From Here to Eternity_ The Restored Edit - Jones, James [173]
Payday. It is truly an occasion, even the feud between you and the jockstraps is in eclipse when its Payday. In the long, low ceilinged shadiness of the squadroom with the sun very bright outside men are stripping off the suntans feverishly and pulling on the civilians and you know there will not be very many for chow this noon, practically none tonight except for losing gamblers.
Out of his $30.00, after the debts were paid, Prew had exactly $12.00 and two dimes. This, which would not even buy Lorene for one all night session, he blessed and genuflected over and took over to O’Hayer’s.

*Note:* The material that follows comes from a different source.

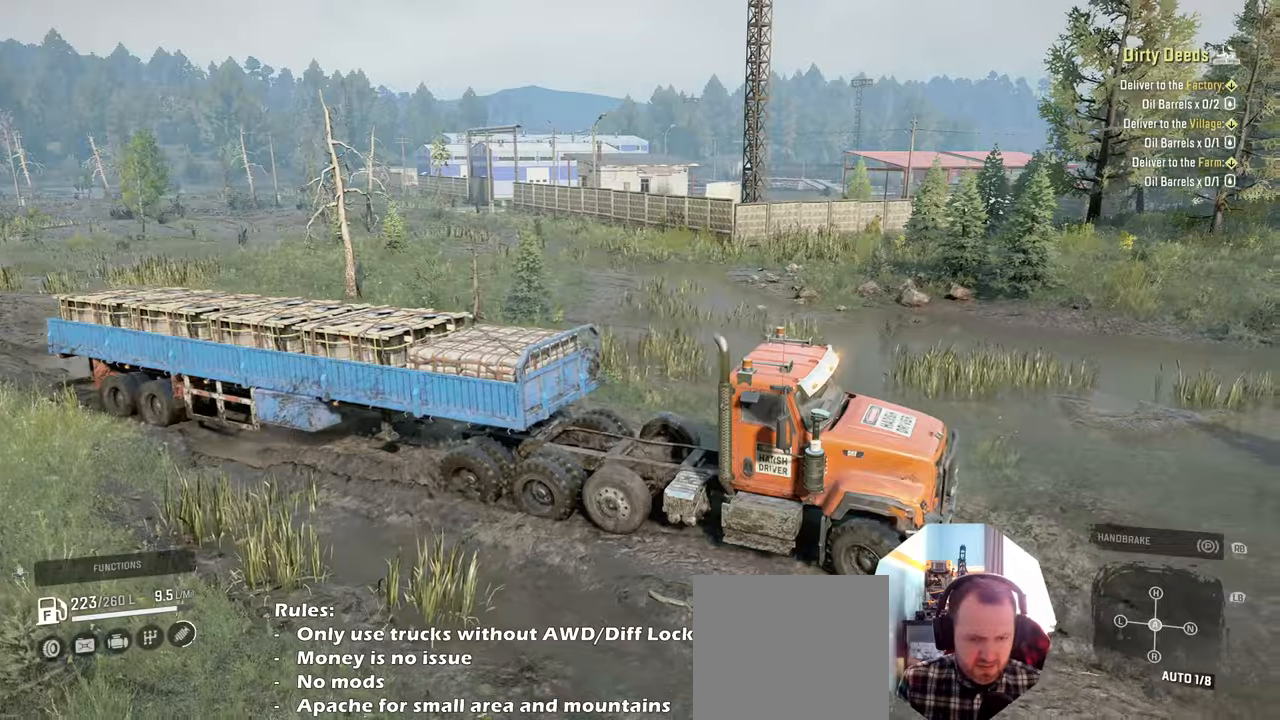
{"buttons": ["R2"], "left_stick": "right", "right_stick": "center", "events": [[500, "left_stick", "right"]]}
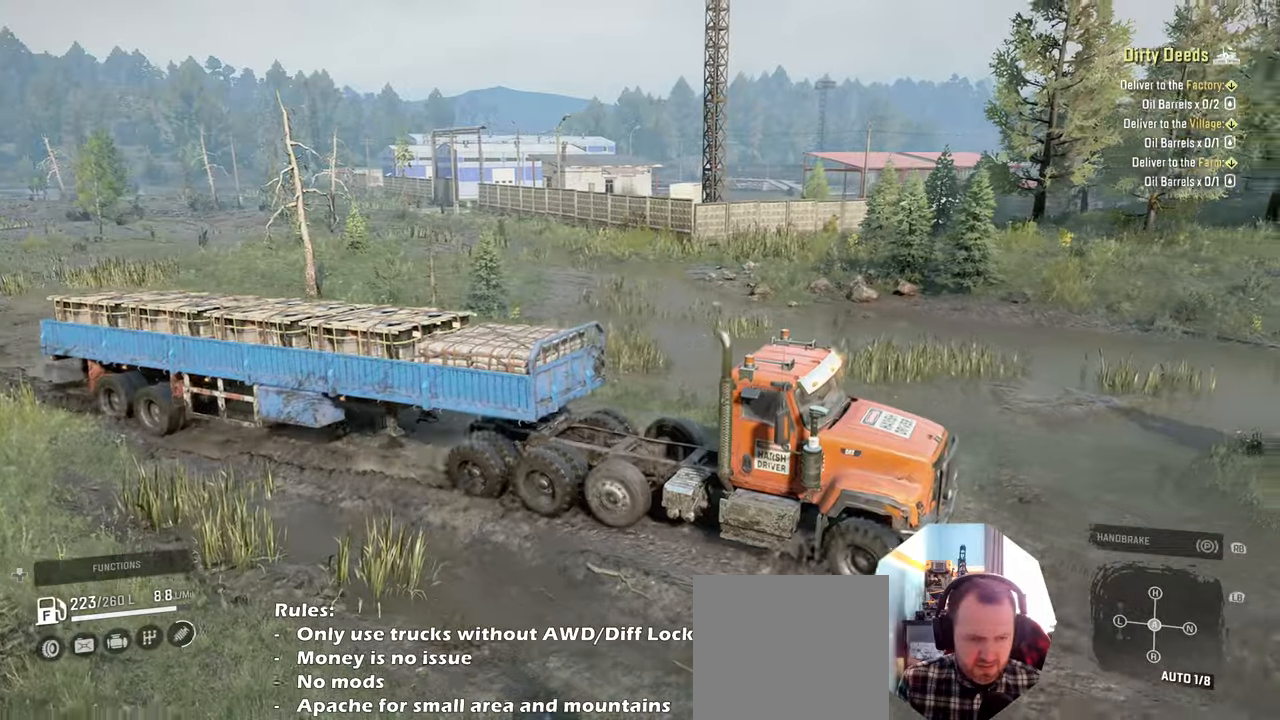
{"buttons": ["R2"], "left_stick": "right", "right_stick": "right", "events": [[467, "right_stick", "right"]]}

The sheds, across the street from the dayroom and jerry-built on the strip of worn near-bald earth between the street and the narrow gauge Post railroad, were already going full blast. The quarter-ton maintenance trucks had been moved to the regimental motor park, the big spools of phone wire were neatly stacked outside, the 37mm anti-tank guns (some the old short-barrelled steel-wheeled that were familiar, some the new long-barrelled rubber-tired looking strange and foreign like the pictures of the German arms in Life Magazine) had been rolled out and covered up with tarps, and the spielers hired for a buck an hour called unceasingly like circus barkers from before each shed to “Come inside, boys. Poker, blackjack, craps, chuckaluck, all inside. Test that luck, boys.”
In O’Hayer’s all five lima-bean-shaped blackjack tables were working full capacity. Under the green shaded lights green visored dealers called the cards in monotonous low voices against the hum. Both dice tables were crowded three deep with players, and the three poker tables that were dealing only stud today to take care of more players had no seats open.

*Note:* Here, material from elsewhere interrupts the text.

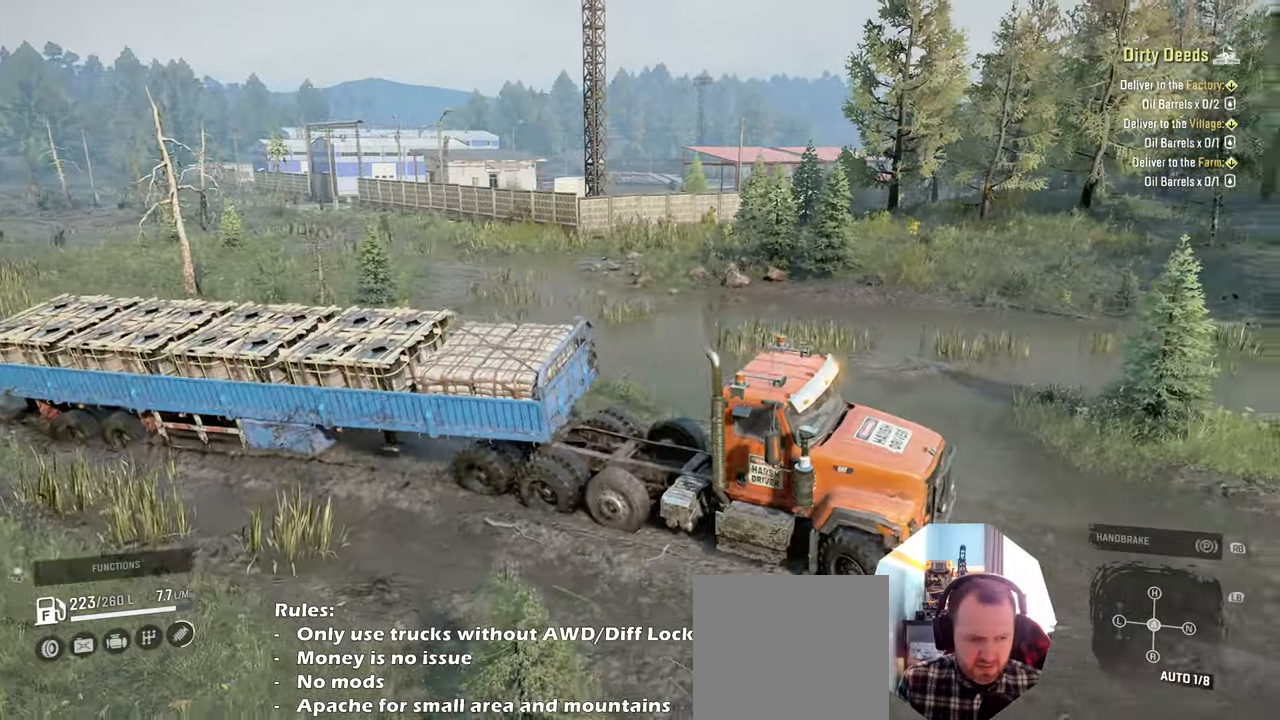
{"buttons": ["R2"], "left_stick": "up-left", "right_stick": "center", "events": [[134, "right_stick", "center"]]}
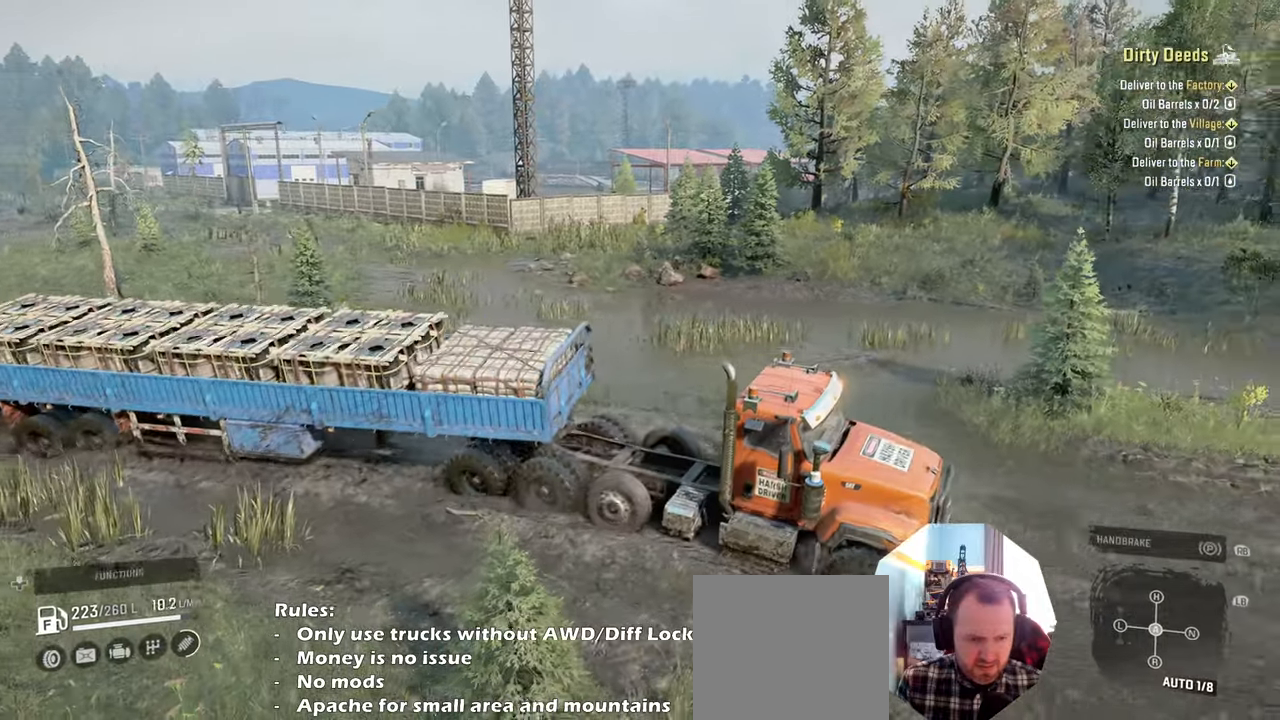
{"buttons": ["R2"], "left_stick": "up-left", "right_stick": "right", "events": [[267, "right_stick", "right"]]}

Standing in the door he thought how by the middle of the month all this money would have sifted down into the hands of a few heavy winners who would be at this table where O’Hayer sat playing now, one of his hired help dealing. They would be winners from all over, from as far away as Hickam and Fort Kam and Shatter and Fort Ruger. They would make this the biggest game on the Inland Post, if not on the whole Rock. The thought made his belly flutter, how he might with luck be one of them. He had done it once before, but only once, at Myer. And the resolution to win just enough for town and quit grew dim and wavered and, but for his stiff determination bolstered by the picture of Lorene, would have fled entirely.

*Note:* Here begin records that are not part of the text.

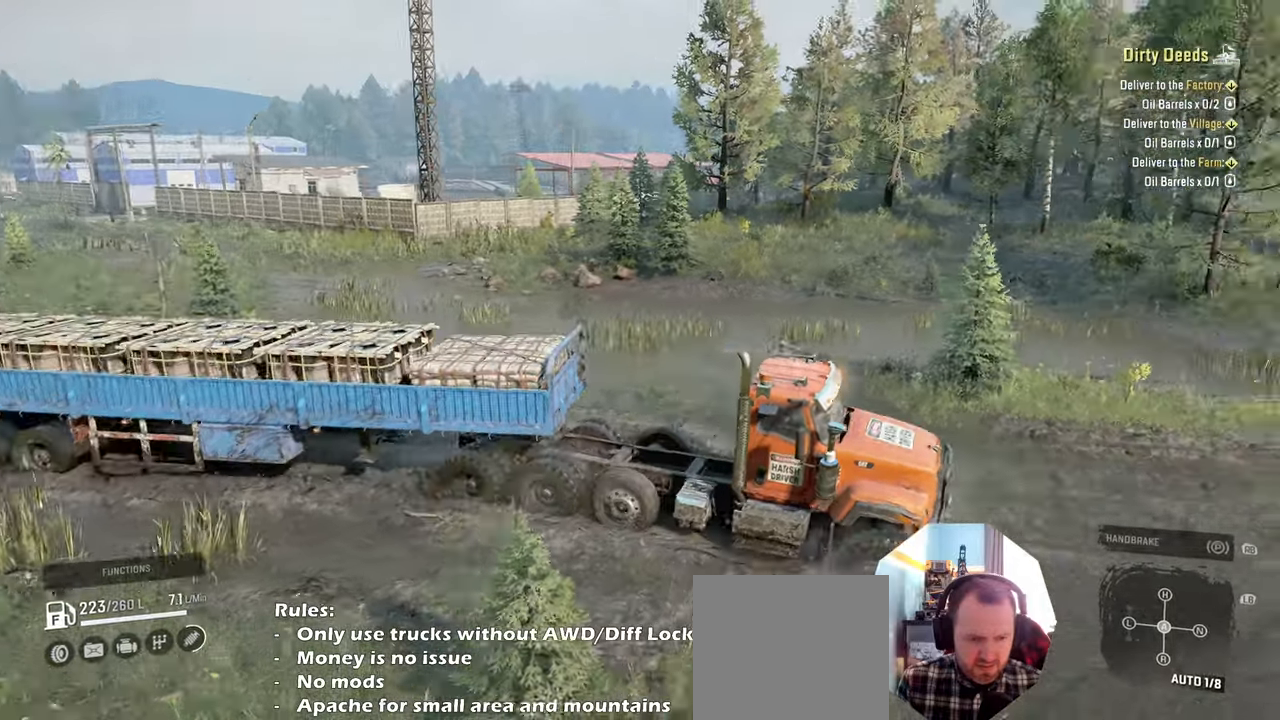
{"buttons": ["R2"], "left_stick": "up-left", "right_stick": "down", "events": [[100, "left_stick", "up-right"], [300, "right_stick", "down-right"], [367, "left_stick", "up"], [400, "right_stick", "down"], [500, "left_stick", "up-left"]]}
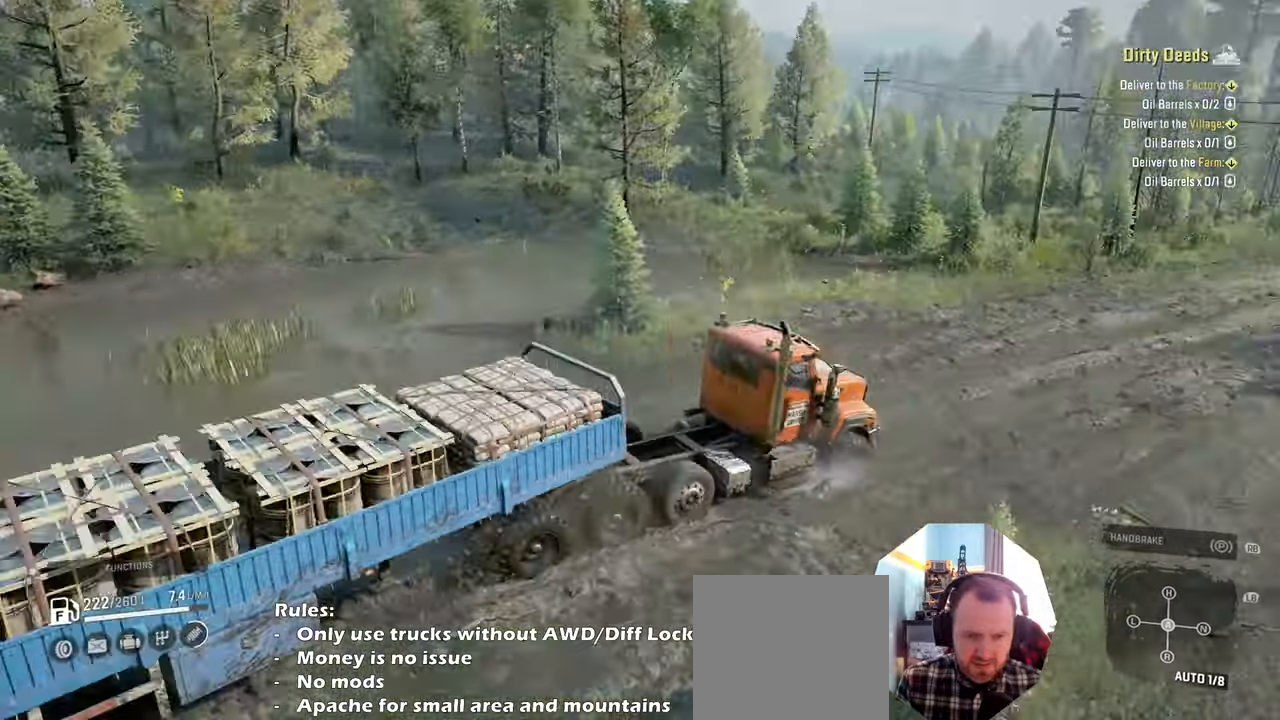
{"buttons": ["R2"], "left_stick": "up-left", "right_stick": "down", "events": [[167, "right_stick", "right"], [500, "right_stick", "down"]]}
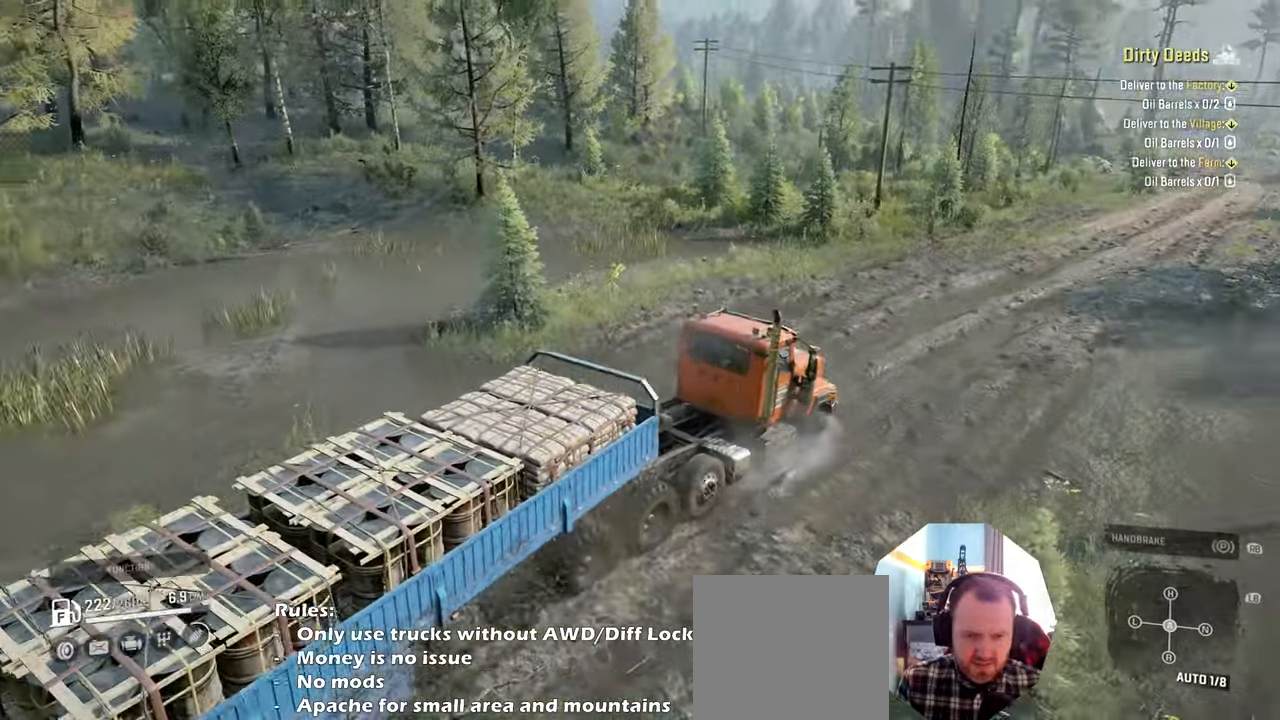
{"buttons": ["R2"], "left_stick": "up-right", "right_stick": "down-right", "events": [[234, "left_stick", "up"], [334, "left_stick", "up-right"], [500, "right_stick", "down-right"]]}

He worked methodically with small bets for two hours at a blackjack table (deliberately monotonously, deliberately uninspired) to run his twelve bucks up to the twenty which was the take-out at the poker tables. Then he moved over to the one where O’Hayer was to wait for an open seat, winch would never be long on Payday when most of the players were just small fry like himself with a table stake wanting to bite into the big boys’ capital. They were constantly going broke and dropping out. He waited without excitement, promising himself faithfully that if he won two hands he’d quit, because two wins in this game would give him plenty for tonight with enough left over for a good weekend (today was Thursday) or Saturday night and Sunday night (and maybe Sunday day, if she said okay, maybe at the beach with her) with Lorene. Just two wins. He had it all figured out.
The round green felt with a bite cut out for the dealer’s seat was strewn with piles of halfdollars and cartwheels and the red plastic two-bit chips for ante-ing. They caught and threw back sardonically the greenglass-shaded light, vividly red and silver against the soft light-absorbing felt. He could see The Warden and Stark among the players. Jim O’Hayer sat relaxed with a rakish, expensive green visor cocked over the coldly rigidly mathematical eyes, constantly rolling two cartwheels one over the other with a click that ate into the nerves.
It was Stark, his hat tipped low over his eyes, who finally pushed back his four legged mess stool and gave himself the coup de grace: “Seat open.